Rare α-MoO3–K2Mo4O13 hybrid structures obtained via a single molecular precursor approach

Abstract

Rare K/Mo-based hybrid structures were obtained through a new approach, employing the 4d cyanometallate complex, K₄[Mo^IV(CN)₈], as a new single molecular precursor. The dissociation of the K₄[Mo^IV(CN)₈] complex, under hydrothermal conditions, led to the dark-brown amorphous material P. The subsequent calcination of P gave rise to the light-yellow crystalline products 1 (at 400 °C) and 2 (at 500 °C). The XRD data and Rietveld analysis revealed that 1 and 2 consist of a mixture of two crystalline phases: orthorhombic α-MoO₃ and triclinic K₂Mo₄O₁₃, in close percentages, with a prevalence of the molybdenum oxide phase.
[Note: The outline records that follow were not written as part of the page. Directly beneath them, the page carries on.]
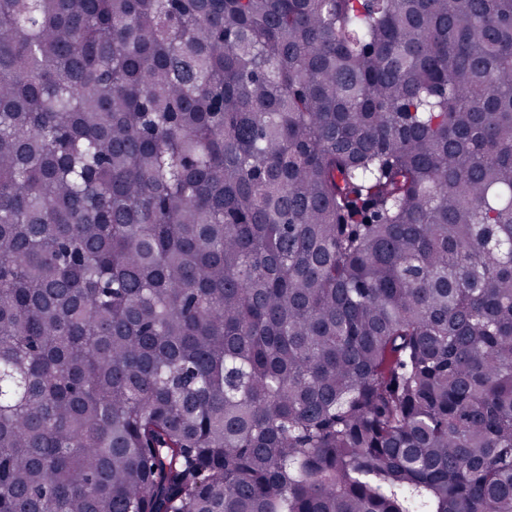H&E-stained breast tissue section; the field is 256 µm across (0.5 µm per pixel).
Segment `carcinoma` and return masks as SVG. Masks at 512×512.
I'll return each instance as SVG.
<instances>
[{"instance_id": "1", "label": "carcinoma", "mask_w": 512, "mask_h": 512, "mask_svg": "<svg viewBox=\"0 0 512 512\" xmlns=\"http://www.w3.org/2000/svg\"><path fill=\"white\" fill-rule=\"evenodd\" d=\"M0 512H512V0H0Z\"/></svg>"}]
</instances>
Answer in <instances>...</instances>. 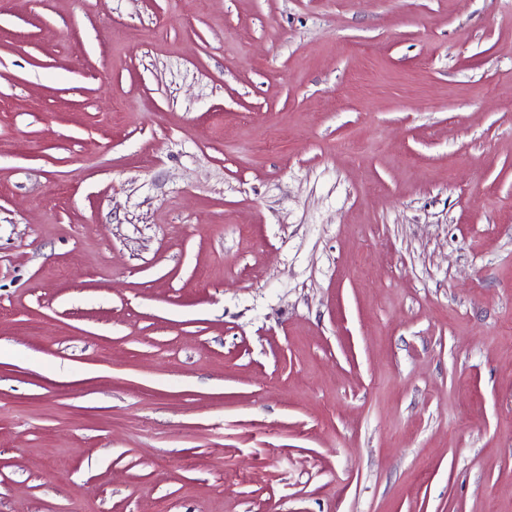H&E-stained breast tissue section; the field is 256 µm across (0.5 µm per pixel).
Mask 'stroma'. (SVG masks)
Listing matches in <instances>:
<instances>
[{
	"label": "stroma",
	"mask_w": 512,
	"mask_h": 512,
	"mask_svg": "<svg viewBox=\"0 0 512 512\" xmlns=\"http://www.w3.org/2000/svg\"><path fill=\"white\" fill-rule=\"evenodd\" d=\"M0 512H512V0H0Z\"/></svg>",
	"instance_id": "obj_1"
}]
</instances>
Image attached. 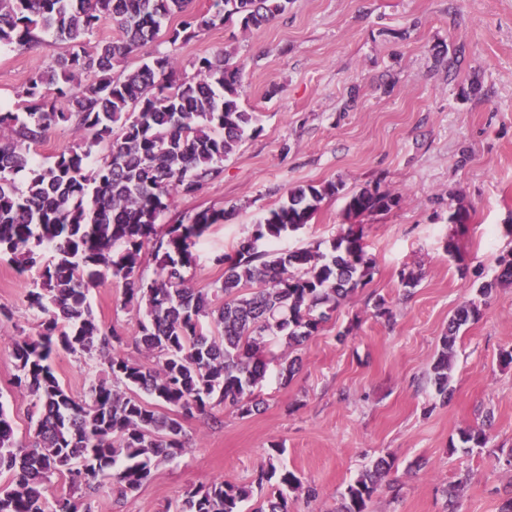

In situ XRD experiments up to 630 °C showed that the thermal conversion of P results in the formation of the α-MoO₃–K₂Mo₄O₁₃ mixture, in which α-MoO₃ grows along the (0k0) direction, as the temperature increases, whereas the triclinic K₂Mo₄O₁₃ phase melts at 520° C. These results were confirmed by the in situ Raman experiments on P. The FE-SEM analysis revealed a temperature-dependent morphology: the fused quasi-spherical aggregates of very small nanoparticles of P (up to 10 nm) were converted into large conglomerates comprising a mixture of fused rods/prisms of α-MoO₃ and nano- and sub-micron sized polyhedral-type K₂Mo₄O₁₃ particles for 1, and, for 2, into well-separated phases of α-MoO₃ micro-particles with a 1D morphology and sub-micron polyhedral particles of potassium tetramolybdate. For 2, HR-TEM investigations revealed details of a complex self-assembly mechanism of the elongated particles of molybdenum oxide into 1D hierarchical structures (belts, rods and thick prisms). The capacitive features of the graphite-electrodes modified with P, 1 and 2 materials, as well as with a mixture of graphene and 2 were investigated.